Charcoal-SE / SmokeDetector

Headless chatbot that detects spam and posts links to it in chatrooms for quick deletion.
https://metasmoke.erwaysoftware.com
Apache License 2.0
464 stars 175 forks source link

We've lost autoflagging accuracy lately #1779

Closed AWegnerGitHub closed 4 years ago

AWegnerGitHub commented 6 years ago

From the recent meta post:

Again, this is very rare: over the past year, we've flagged 66 posts that shouldn't have been, compared to 29 592 spam posts

This was posted 15 days ago.

A search, now, shows that there are 81 false positive autoflagged posts. Each of these has multiple flags.
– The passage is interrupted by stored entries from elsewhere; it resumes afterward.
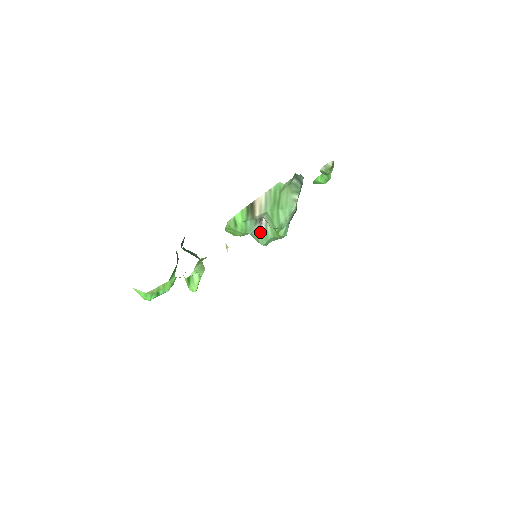
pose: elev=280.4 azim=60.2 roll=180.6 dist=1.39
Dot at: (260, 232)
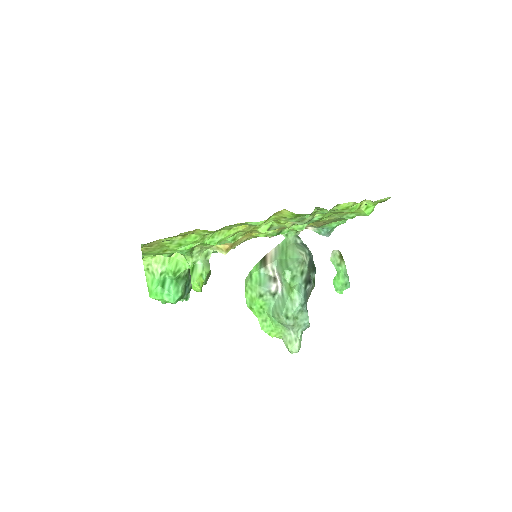
Dot at: (278, 301)
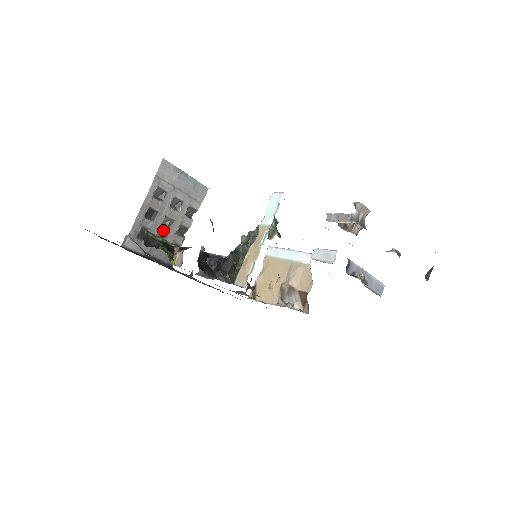
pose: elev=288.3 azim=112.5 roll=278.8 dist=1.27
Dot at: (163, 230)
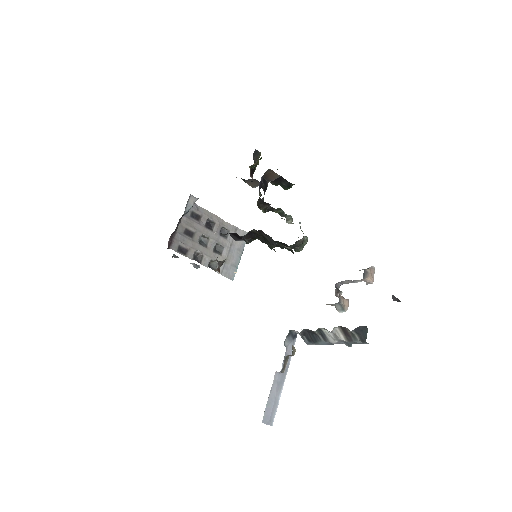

Additionally, one of our users was recently flag banned on Stack Overflow for having a number of inaccurate autoflags.

I don't want to over-react to a single unlucky user, but going from 66 to 81 false positive autoflags in 15 days seems like a huge uptick. We should focus on that and how we can readjust to stop the uptick.

quartata commented 6 years ago

The fundamental problem with autoflagging is that it overvalues heavily correlated reasons, since it assumes every reason is independent. A great example of this is "Bad keyword with email in answer" and "Email in answer." If you already have "Bad keyword with email in answer", "Email in answer" gives almost no new information -- and yet, it nearly doubles the reason weight.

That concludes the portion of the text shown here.